There is a paradox in Harm OCD that you should be aware of. Harm OCD makes you fearful of your obsessions. You do not want the obsessions and wish that they would go away. For example, the thought, ‘what if I want to drown my cat?’ is an obsession that you do not want.
Your obsessions are however brought on by your triggers. If unchecked and uncorrected, the scope of triggers keeps expanding. You may be triggered by some object that was not a trigger until yesterday. So, maybe until yesterday, a fish tank may not have been triggering but because of the obsession of drowning your cat, the same fish tank becomes triggering today. You then begin to avoid your triggers, so that the obsession does not make an appearance and you don’t feel anxious. Thus, you will not want to see fish tanks anywhere lest you get triggered.
Here is where the paradox comes in. You don’t want to see the fish tank. But your eyes rove around any place to see if there are any fish tanks that you don’t want to see. Meaning – you are seeking out what you think you are avoiding.
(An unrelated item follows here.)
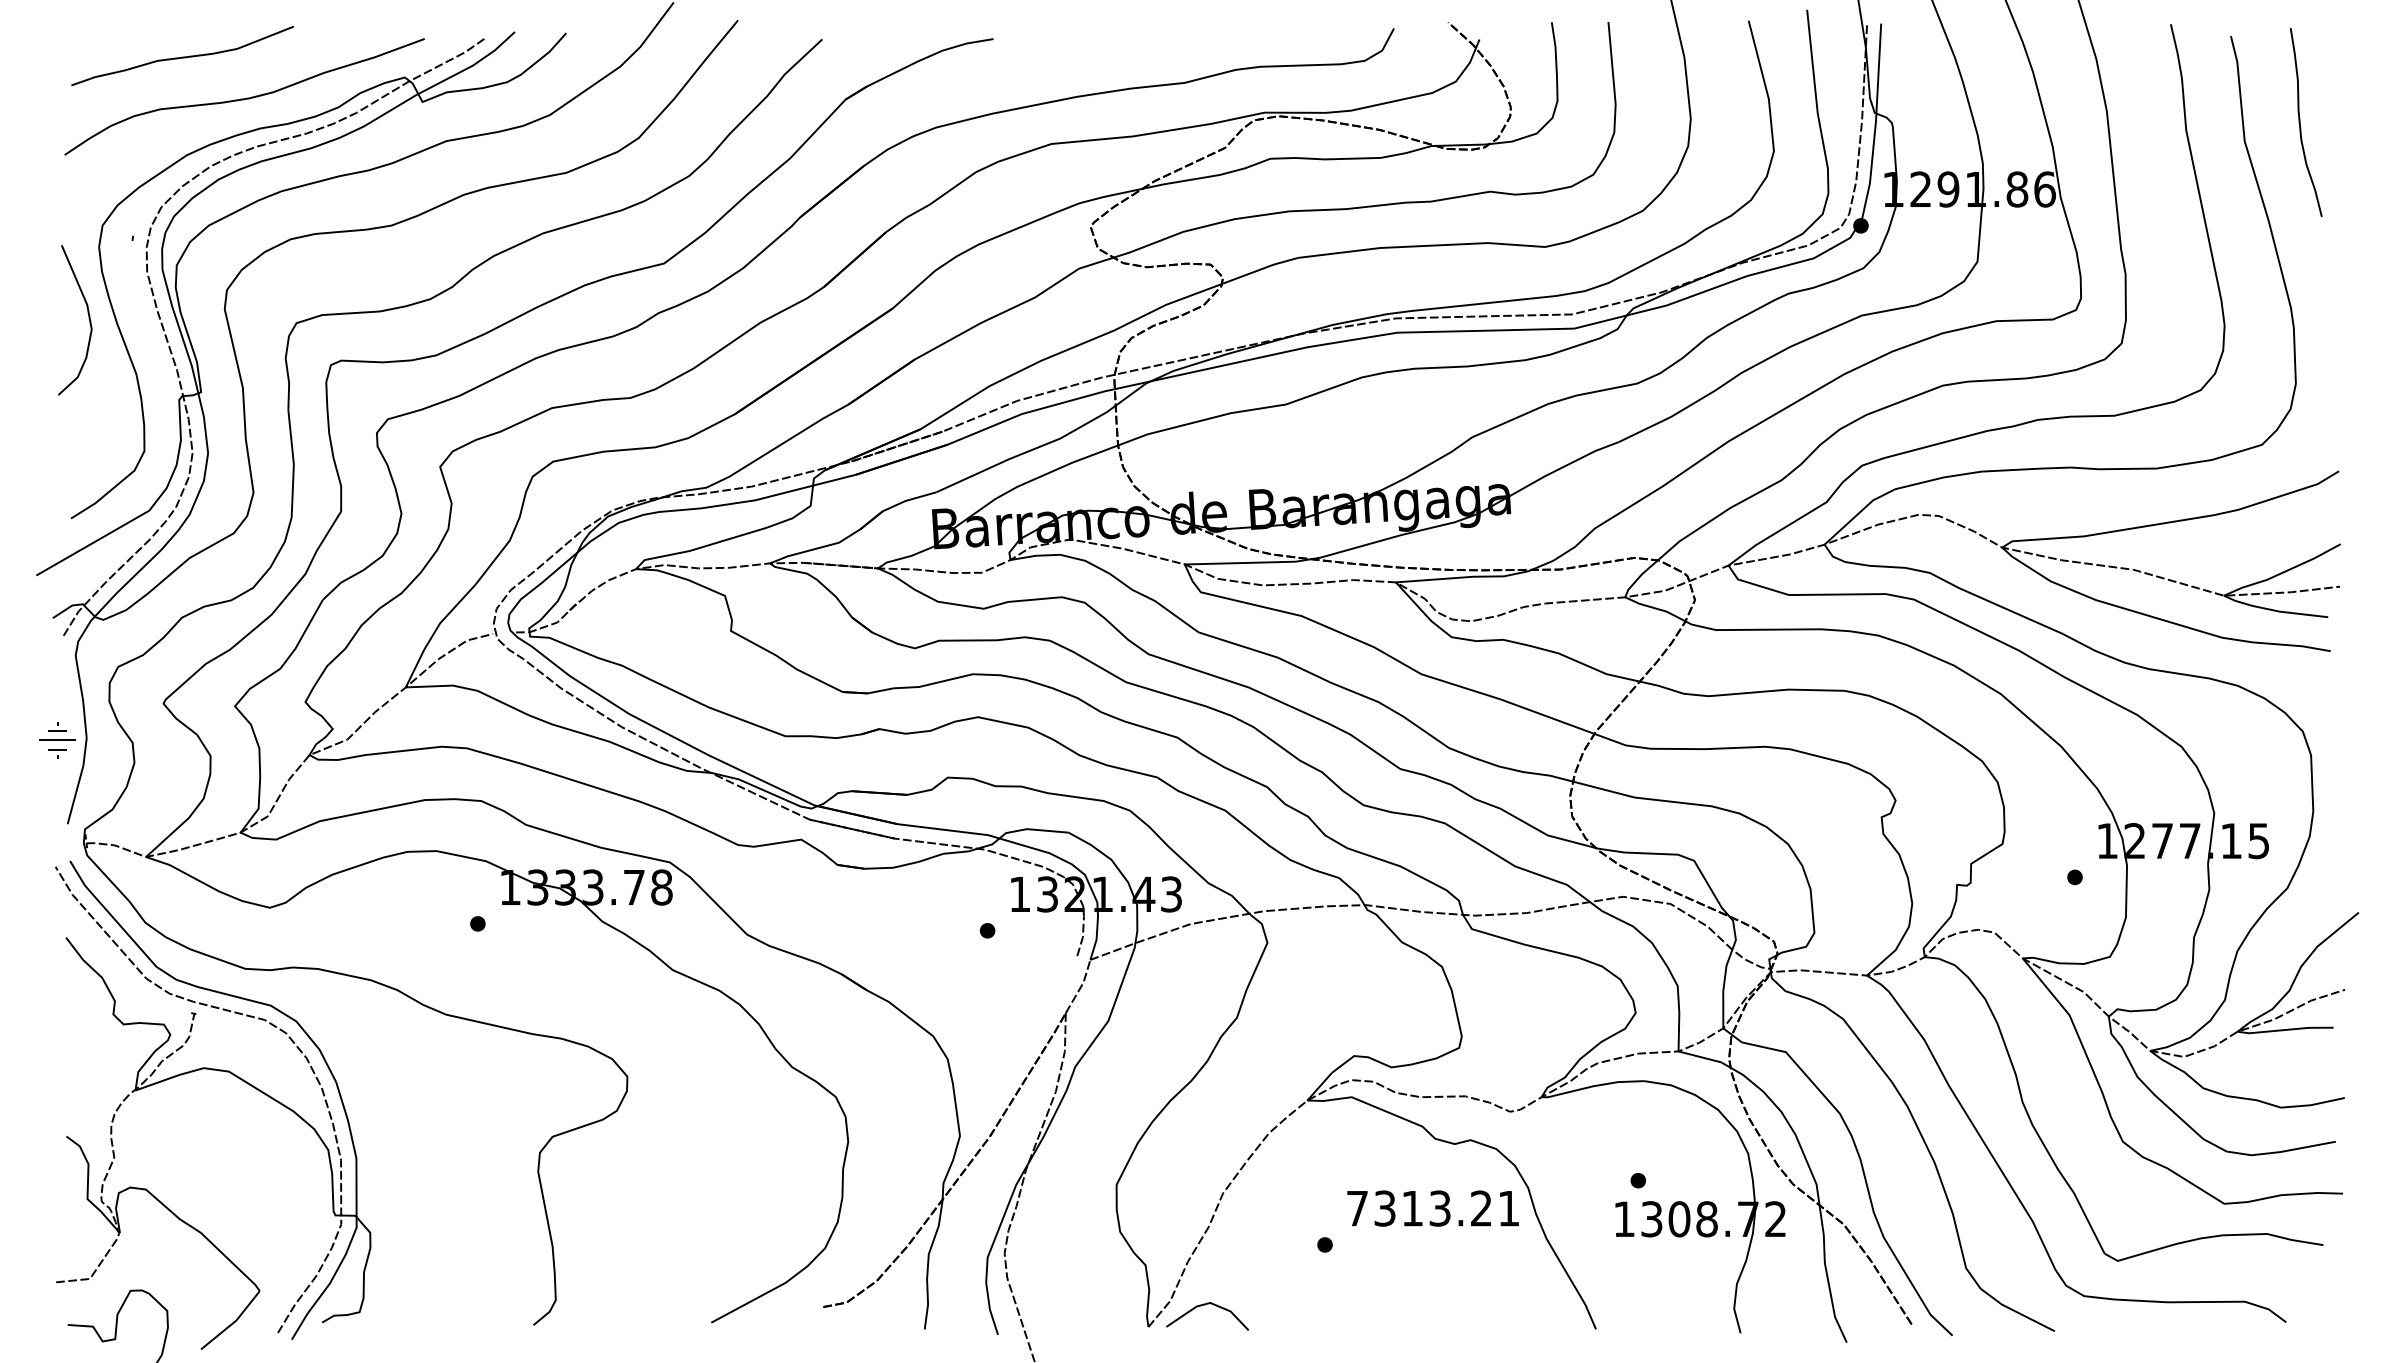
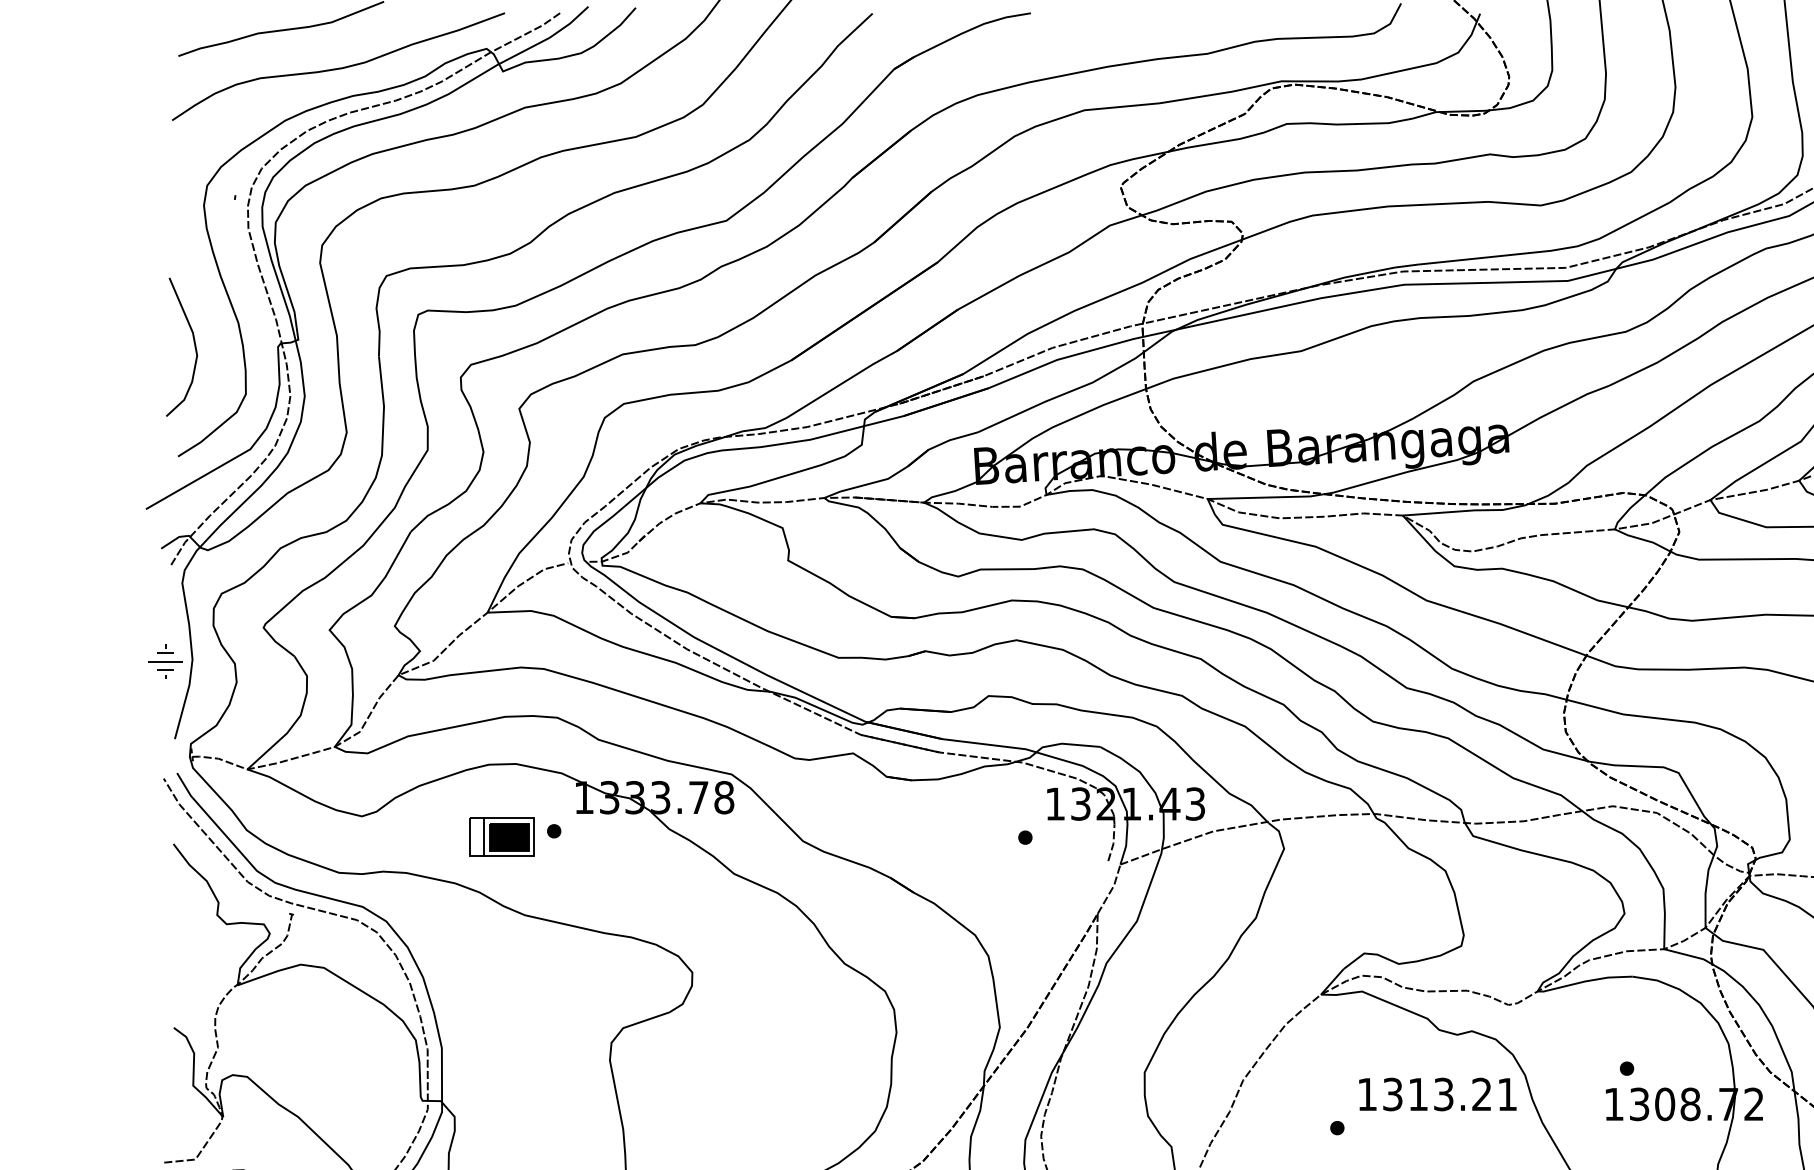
curve: (88, 318) -> (194, 345), moved
part: (421, 930) -> (502, 837), added
text: (1357, 1208) -> (1367, 1094), 7313.21 -> 1313.21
This is just one trigger. Imagine seeking out pencils, screwdrivers, pairs of scissors, knives, hammers, chemicals, rat poison bottles, and other potential ‘harm implements’ with a view to avoiding them. Most of these objects are daily use objects and you can come across any of them almost anywhere. By seeking out objects that you want to avoid, you are inviting more triggers needlessly. The solution lies in not seeking out the fish tanks and if you learn how to do that, paradoxically, you will stop avoiding fish tanks and the obsession will lose its power. To however identify your triggers, you could consider making a note of your avoidances, and you may find yourself discovering new triggers that may have become subconscious in nature.